Re: Świat według Zdzicha /6/ - Niedziela

#5 Post autor: zdzichu » 23 lip 2013, 23:48

Oj, tylu gości u mnie!
Ewa Włodek pisze:Poczytałam z przyjemnością i uąmiechem, chętnie poczytam jeszcze...
To chyba pani przeczytała wszystko, pani Ewo, skoro chce pani czytać dalej. To mnie trochę onieśmiela. Ja dotąd nigdy nie miałem takiej publiczności. Nie wiem, co powiedzieć. Dziękuję za miłe słowa.
Jeśli pani nie wstyd z takim menelem, to zapraszam na :kofe:

Dodano -- 23 lip 2013, 23:54 --
skaranie boskie pisze:A ja to zazdroszczę temu narratorowi jego uregulowanego trybu życia.
Czy Ty aby na pewno wiesz co piszesz, skaranie boskie?
Moim zdaniem to tylko taki wyświechtany frazes, że biedni są szczęśliwi, bo coś tam... A w ogóle to już Cię trochę poznałem i mam nadzieję, że nie kpisz sobie ze mnie.
lczerwosz pisze:Dziś nowe wiadomości na temat narratora, ma laptopa, mieszka na strychu.
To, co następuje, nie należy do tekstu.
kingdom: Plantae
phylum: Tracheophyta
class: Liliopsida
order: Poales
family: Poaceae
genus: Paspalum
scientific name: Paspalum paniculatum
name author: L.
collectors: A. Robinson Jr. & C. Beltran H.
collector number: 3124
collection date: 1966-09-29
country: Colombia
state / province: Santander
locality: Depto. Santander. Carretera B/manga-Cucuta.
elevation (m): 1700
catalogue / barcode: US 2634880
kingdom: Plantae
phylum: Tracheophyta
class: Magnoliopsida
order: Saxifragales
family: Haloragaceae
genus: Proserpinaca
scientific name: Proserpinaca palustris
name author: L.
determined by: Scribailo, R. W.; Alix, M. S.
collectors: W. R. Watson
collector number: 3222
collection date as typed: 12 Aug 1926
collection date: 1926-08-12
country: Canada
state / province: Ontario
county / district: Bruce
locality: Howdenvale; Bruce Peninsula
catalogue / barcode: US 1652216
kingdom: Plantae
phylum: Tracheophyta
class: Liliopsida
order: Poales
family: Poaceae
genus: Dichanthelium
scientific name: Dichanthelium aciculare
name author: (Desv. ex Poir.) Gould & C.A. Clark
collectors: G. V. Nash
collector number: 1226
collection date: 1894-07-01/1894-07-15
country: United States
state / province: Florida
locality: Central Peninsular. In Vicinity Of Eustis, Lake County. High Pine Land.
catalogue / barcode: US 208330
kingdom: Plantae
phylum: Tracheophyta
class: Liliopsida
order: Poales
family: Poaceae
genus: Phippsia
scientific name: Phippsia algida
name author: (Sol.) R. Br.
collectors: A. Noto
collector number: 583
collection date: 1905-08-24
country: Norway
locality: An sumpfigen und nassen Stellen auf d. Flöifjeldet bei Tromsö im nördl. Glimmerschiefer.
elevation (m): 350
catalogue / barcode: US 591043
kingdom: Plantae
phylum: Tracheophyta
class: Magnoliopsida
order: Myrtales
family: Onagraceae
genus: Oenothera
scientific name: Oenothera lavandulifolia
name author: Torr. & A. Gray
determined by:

Ma prąd elektryczny?
Ma prąd, panie Leszku. Dzięki żonie, ale to historia na inny odcinek. Zresztą nie wiem, czy go napiszę, bo nie narrator jest tu najważniejszy. On stanowi tylko tło. Prawdziwa, warta poznania, historia jeszcze przed nami.
kurna po piersze
chcem pisać wiersze
po kurna drugie
zawsze mam w czubie

Awatar użytkownika
Ewa Włodek
Posty: 5107
Rejestracja: 03 lis 2011, 15:59

Re: Świat według Zdzicha /6/ - Niedziela

#6 Post autor: Ewa Włodek » 24 lip 2013, 18:18

zdzichu pisze: Jeśli pani nie wstyd z takim menelem, to zapraszam na :kofe:
wstyd? A Boże broń! Menel i kobitka w masce - to najlepsza para na kawę!!!
:kofe:
pozdrawiam z uśmiechem...
Ewa

Awatar użytkownika
411
Posty: 1778
Rejestracja: 31 paź 2011, 8:56
Lokalizacja: .de

Re: Świat według Zdzicha /6/ - Niedziela

#7 Post autor: 411 » 25 lip 2013, 9:49

zdzichu pisze:Przyda się, bo mi laptop szwankuje. Na nowy mnie nie stać, ale naprawy nie są koszmarnie drogie. W galerii jeden małolat ma takie stoisko z używanymi telefonami i laptopami. Naprawia mi to cudo, nieraz nawet za dobre słowo, chyba, że musi dokupić jakąś część, to kasuje.
No prosze, wreszcie sie dowiedzialam. Prad jest, dach nad glowa jest (wspólczuje goraca, wiem jak to jest, bo tez mieszkalam na strychu bez izolowanego dachu), tylko dostep do sieci jeszcze mi jest zagadka. Hot Spot? Czy podlaczasz sie do sasiada?
;)
zdzichu pisze:- Czego tu szukasz stara flądro z tymi okruchami? – wrzasnąłem nagle na starowinkę karmiącą gołębie.
- Co? Gołąb też człowiek, musi jeść.
Niby racja, ale ja bym byla chyba szybsza niz Ty, w gonieniu zasranego bractwa. To juz lepiej niech babcia koty dokarmia, a nie te powietrzne szczury. Fuj!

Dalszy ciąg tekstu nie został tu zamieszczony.